Today, at 28 years old, she hopes to use her position of privilege to hold other white people accountable. That is why she joined BRAVE.
Durham grew up on a farm in Napoleon, a community of roughly 8,000 people located 30 miles west of Bowling Green. In school, amongst other things, she belonged to the speech team and PAWS —Peers Achieving Win-win Solutions. This helped her overcome her fear of public speaking and gain emotional communication and mediation skills.
In PAWS, they were assigned to mediate students who had mostly gotten into physical fights at school. “Miscommunication seemed to be at the root of many issues, and I found fulfillment in helping disputing parties understand each other,” Durham said.
Durham continues to use those skills by standing up for racial injustice and attending protests.
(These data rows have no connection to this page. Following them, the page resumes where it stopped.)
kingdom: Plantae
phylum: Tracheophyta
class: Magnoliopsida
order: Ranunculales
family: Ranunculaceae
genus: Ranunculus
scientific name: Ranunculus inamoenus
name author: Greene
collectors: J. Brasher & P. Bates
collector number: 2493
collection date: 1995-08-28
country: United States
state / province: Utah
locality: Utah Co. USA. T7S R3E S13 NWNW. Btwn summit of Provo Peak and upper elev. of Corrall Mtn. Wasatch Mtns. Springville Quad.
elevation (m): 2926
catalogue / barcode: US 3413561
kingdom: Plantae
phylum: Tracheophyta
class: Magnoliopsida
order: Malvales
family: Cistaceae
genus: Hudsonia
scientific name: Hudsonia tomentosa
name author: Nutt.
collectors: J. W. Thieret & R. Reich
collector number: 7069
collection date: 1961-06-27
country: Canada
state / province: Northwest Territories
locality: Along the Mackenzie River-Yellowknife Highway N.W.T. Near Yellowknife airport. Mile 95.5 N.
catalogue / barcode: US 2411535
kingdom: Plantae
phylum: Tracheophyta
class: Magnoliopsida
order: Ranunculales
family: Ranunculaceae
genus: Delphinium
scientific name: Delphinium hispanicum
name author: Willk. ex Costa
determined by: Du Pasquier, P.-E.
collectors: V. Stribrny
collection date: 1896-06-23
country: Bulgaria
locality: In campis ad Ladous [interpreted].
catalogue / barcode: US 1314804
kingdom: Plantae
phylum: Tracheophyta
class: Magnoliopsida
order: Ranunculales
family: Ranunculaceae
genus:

She said the first protest she ever attended was in 2014 for Michael Brown in Bowling Green.
She attended her second protest in Bowling Green on May 21.
“I protested by myself in front of the police station three times before joining BRAVE, because I didn't really know what else to do,” she said. “The third time, I met Elijah McKnight and Anthony King, organizers of the George Floyd protest,who asked me to be a part of BRAVE. I joined right away and have been working hard ever since.”
Durham’s boyfriend of five years, Chris Douglas, said, “Lindsay has a good heart and insatiable nature for the truth and getting things right.”
Durham’s mom, Nancy Durham, said Lindsay has many characteristics that stand out.
“She cares for others, she has a lot of empathy and she stands up for others and for her beliefs,” Nancy said. “She is very creative and has a unique and unusual way of seeing things. Her physical beauty and sense of style, too.”
Durham credits her mom for teaching her empathy. “My mom taught me that regardless of what you may or may not have, there is always a way to help people. She continues to inspire me, as I continue to look for ways to help those I can.”